Sometimes the Best Reason is Just Because

Sometimes No Real Reason is All You Need

A Condenser Motor
Image: It all started here: a condenser fan motor.

When I was a child I rarely needed a good reason to do a thing. When asked why I had done a thing, quite often my first response was, "Uh, I dunno. Just because."

As I "matured" I learned that adults do things for reasons. Sometimes the reason is to have fun, but most of the time it has something to do with being responsible and/or making money. Other good reasons for doing something include learning, helping others, greed, selfishness, or contributing to the common good. Maybe.

I had to replace the condenser fan motor on my wife's pool heater. My reason in this case was happiness-preservation. Pool heater? Yeah, that's another story, and one we're not going to get into here.

The motor had a bad bearing but had not seized, so there was no damage to the windings. I had the old motor in a box in my shop for a couple of months because I couldn't bring myself to toss it, and I didn't want to drive all over the place trying to find a recycler to take it. Besides, I had the desire to see if I could salvage anything useful from it before just declaring it trash.

So, I took out the bolts and started carefully disassembling it. In short order I had it down to nothing more than the stator and its windings.
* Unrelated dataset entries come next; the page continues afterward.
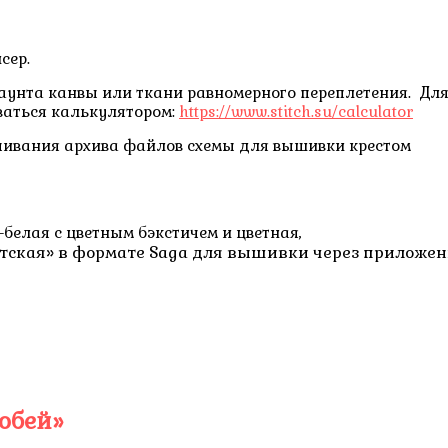
сер.
каунта канвы или ткани равномерного переплетения. Дл
ваться калькулятором:
https://www.stitch.su/calculator
ачивания архива файлов схемы для вышивки крестом
-белая с цветным бэкстичем и цветная,
тская» в формате Saga для вышивки через приложе
обей»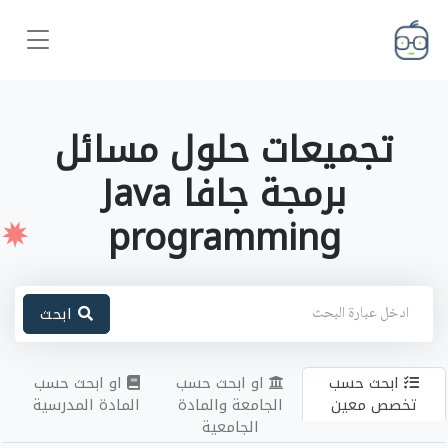
تجميعات حلول مسائل
برمجة جافا Java
programming
ابحث
ابحث حسب
او ابحث حسب
او ابحث حسب
تخصص معين
الجامعة والمادة
المادة المدرسية
الجامعية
Now the fun started.

I unstrung the lacing on the coils, then gave them a few loving taps with a rubber mallet to break apart the varnish they lather on during manufacture. Then I snagged and pulled out the plastic 'buffers' that help protect the wire as well as reduce some noise.

Once the plastic strips were out of the way I could start carefully pulling on one of the top coils, a few strands at a time, working them slowly and gently to avoid accidently stripping off any of the insulation.
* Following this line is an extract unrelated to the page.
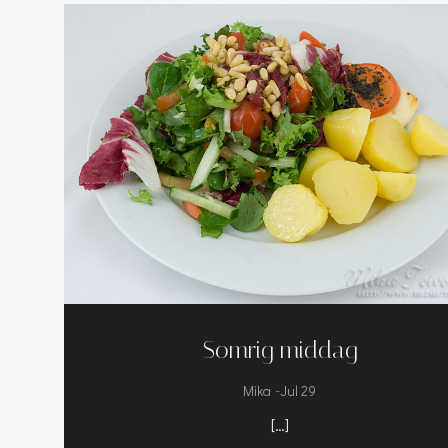
Somrig middag
-
Mika
Jul 29
[…]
This tedious process was surprisingly relaxing, almost therapeutic. Time slipped away as I methodically removed one coil at a time. Sometimes two or three coils were 'related' in some way, and I could get them all out without cutting the wire. Then I would lovingly re-align the coils together into a unit, returning the wire, as it were, to the oneness it had known on the spool when it was younger.
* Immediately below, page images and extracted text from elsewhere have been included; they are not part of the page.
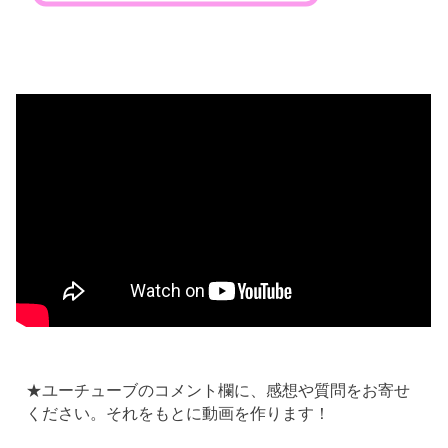
★ユーチューブのコメント欄に、感想や質問をお寄せ
ください。それをもとに動画を作ります！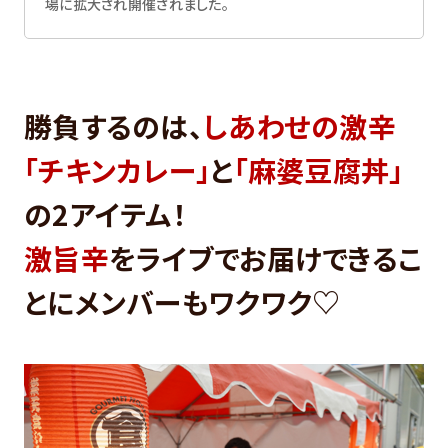
場に拡大され開催されました。
勝負するのは、
しあわせの激辛
「チキンカレー」
と
「麻婆豆腐丼」
の2アイテム！
激旨辛
をライブでお届けできるこ
とにメンバーもワクワク♡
I discovered some smaller coils were aluminum, which I had no interest in keeping. I cleaned my new collection of magnet wire coils as well as the stator core, which I added to my collection of random metal stuff. You never know when you might need a really large heatsink or a huge heavy spacer.

I felt immensely gratified after turning off the shopvac. I had reclaimed useful wire from a piece of junk. I don't know exactly what I'll do with it, but I have it, and I didn't have to "buy" it in a normal retail sense of the word. I like that. Why? Just because.

In the end, I had fun, and having fun is always a thing that works!.